Nuclear GAPDH in cortical microglia mediates stress-induced cognitive inflexibility

Abstract

ABSTRACTWe report a mechanism that underlies stress-induced cognitive inflexibility at the molecular level. In a mouse model under subacute stress in which deficits in rule shifting tasks were elicited, the nuclear glyceraldehyde dehydrogenase (N-GAPDH) cascade was activated specifically in microglia in the prelimbic cortex. The cognitive deficits were normalized with a pharmacological intervention with a compound (the RR compound) that selectively blocked the initiation of N-GAPDH cascade without affecting glycolytic activity. The normalization was also observed with a microglia-specific genetic intervention targeting the N-GAPDH cascade.

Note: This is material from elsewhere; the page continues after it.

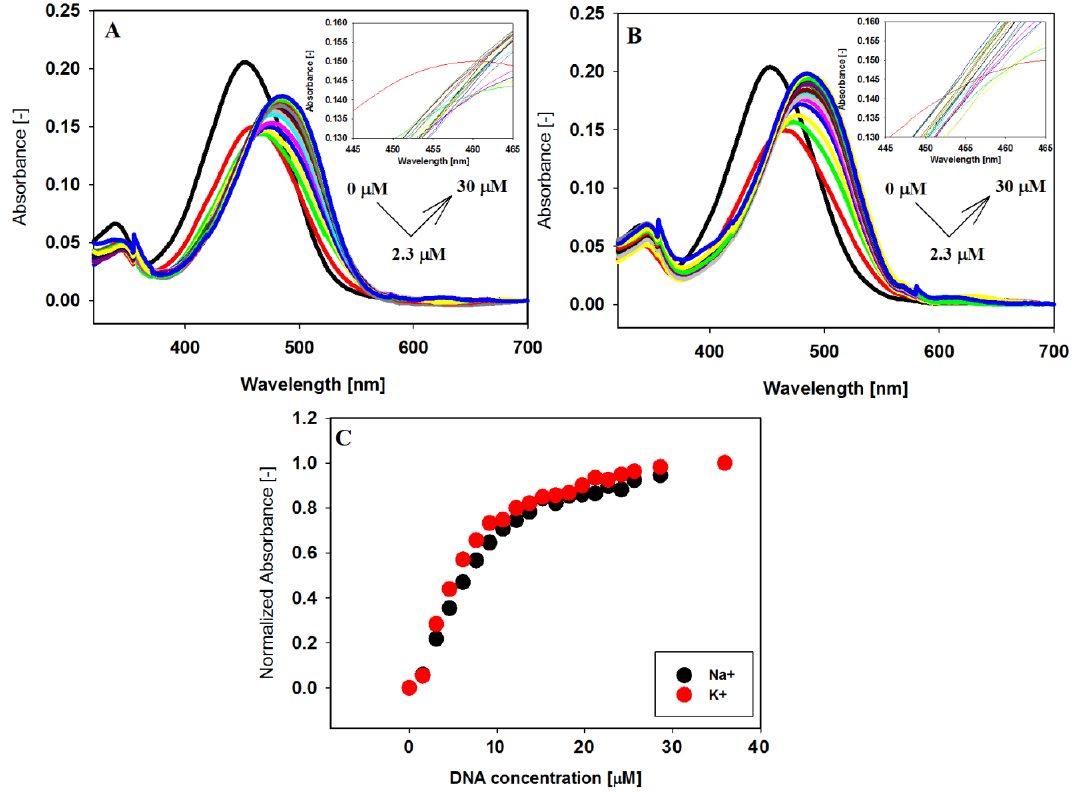
Figure 3. Spectrophotometric titration of ligand 3 (6 µM) with 22HT G4 (0–36 µM) in Tris-HCl buffer (10 mM, pH 7.2) containing 100 mM NaCl ( A ) and 100 mM KCl ( B ). Panel ( C ) shows normalized absorbance changes vs. increasing concentration of 22HT G-quadruplex at 499 nm (Na + ) and 492 nm (K + ).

Furthermore, hyperactivation of the prelimbic layer 5 excitatory neurons, which are known to be a neuronal substrate of cognitive inflexibility, was also normalized by the pharmacological and microglia-specific genetic interventions. The RR compound may offer a mechanism-driven, translational opportunity against stress-induced cognitive inflexibility. Taken together, we show a pivotal role of cortical microglia and microglia-neuron interaction in stress-induced cognitive inflexibility. We underscore the N-GAPDH cascade in microglia, which causally mediates stress-induced cognitive alteration.